╭─ DATA SHOWN

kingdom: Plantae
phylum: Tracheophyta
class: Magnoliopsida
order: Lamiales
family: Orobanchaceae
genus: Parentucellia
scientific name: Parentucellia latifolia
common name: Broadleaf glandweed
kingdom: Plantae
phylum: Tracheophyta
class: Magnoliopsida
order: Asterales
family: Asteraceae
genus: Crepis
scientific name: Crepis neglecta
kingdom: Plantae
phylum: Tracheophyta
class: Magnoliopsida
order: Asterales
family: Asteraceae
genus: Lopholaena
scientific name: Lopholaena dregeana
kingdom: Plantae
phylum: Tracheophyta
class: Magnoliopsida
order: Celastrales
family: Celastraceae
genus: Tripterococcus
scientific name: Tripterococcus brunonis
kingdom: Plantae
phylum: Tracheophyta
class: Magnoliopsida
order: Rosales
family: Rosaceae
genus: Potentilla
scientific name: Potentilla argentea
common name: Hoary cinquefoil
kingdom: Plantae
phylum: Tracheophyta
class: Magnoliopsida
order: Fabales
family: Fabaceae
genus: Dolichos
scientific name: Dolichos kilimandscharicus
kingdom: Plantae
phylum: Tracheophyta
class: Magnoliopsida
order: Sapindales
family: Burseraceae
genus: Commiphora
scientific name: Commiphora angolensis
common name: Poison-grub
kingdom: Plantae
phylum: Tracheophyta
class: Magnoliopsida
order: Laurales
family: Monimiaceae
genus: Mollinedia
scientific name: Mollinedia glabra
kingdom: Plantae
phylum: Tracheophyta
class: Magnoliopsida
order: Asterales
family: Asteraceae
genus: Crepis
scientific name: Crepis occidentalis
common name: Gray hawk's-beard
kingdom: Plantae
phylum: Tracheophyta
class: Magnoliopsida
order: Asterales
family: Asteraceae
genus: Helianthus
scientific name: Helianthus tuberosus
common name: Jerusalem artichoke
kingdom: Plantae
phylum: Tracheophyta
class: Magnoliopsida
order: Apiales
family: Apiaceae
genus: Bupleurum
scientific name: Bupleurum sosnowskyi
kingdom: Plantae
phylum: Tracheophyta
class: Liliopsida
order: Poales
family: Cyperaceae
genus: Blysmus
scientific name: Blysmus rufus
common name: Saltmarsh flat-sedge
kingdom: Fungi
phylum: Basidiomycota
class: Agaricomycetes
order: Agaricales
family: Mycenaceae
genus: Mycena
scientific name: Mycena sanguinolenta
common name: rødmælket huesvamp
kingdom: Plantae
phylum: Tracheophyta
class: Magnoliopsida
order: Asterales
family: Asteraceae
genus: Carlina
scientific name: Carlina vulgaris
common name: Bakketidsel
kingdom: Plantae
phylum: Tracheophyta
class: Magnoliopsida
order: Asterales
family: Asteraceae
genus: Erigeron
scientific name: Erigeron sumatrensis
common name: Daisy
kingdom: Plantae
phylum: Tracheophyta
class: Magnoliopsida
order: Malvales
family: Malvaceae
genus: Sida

╰─

# REQUIREMENTS
Reproduce word for word every line from the one containing "common name: Daisy" down to the last line of the records, including both.

# FULL RESPONSE
common name: Daisy
kingdom: Plantae
phylum: Tracheophyta
class: Magnoliopsida
order: Malvales
family: Malvaceae
genus: Sida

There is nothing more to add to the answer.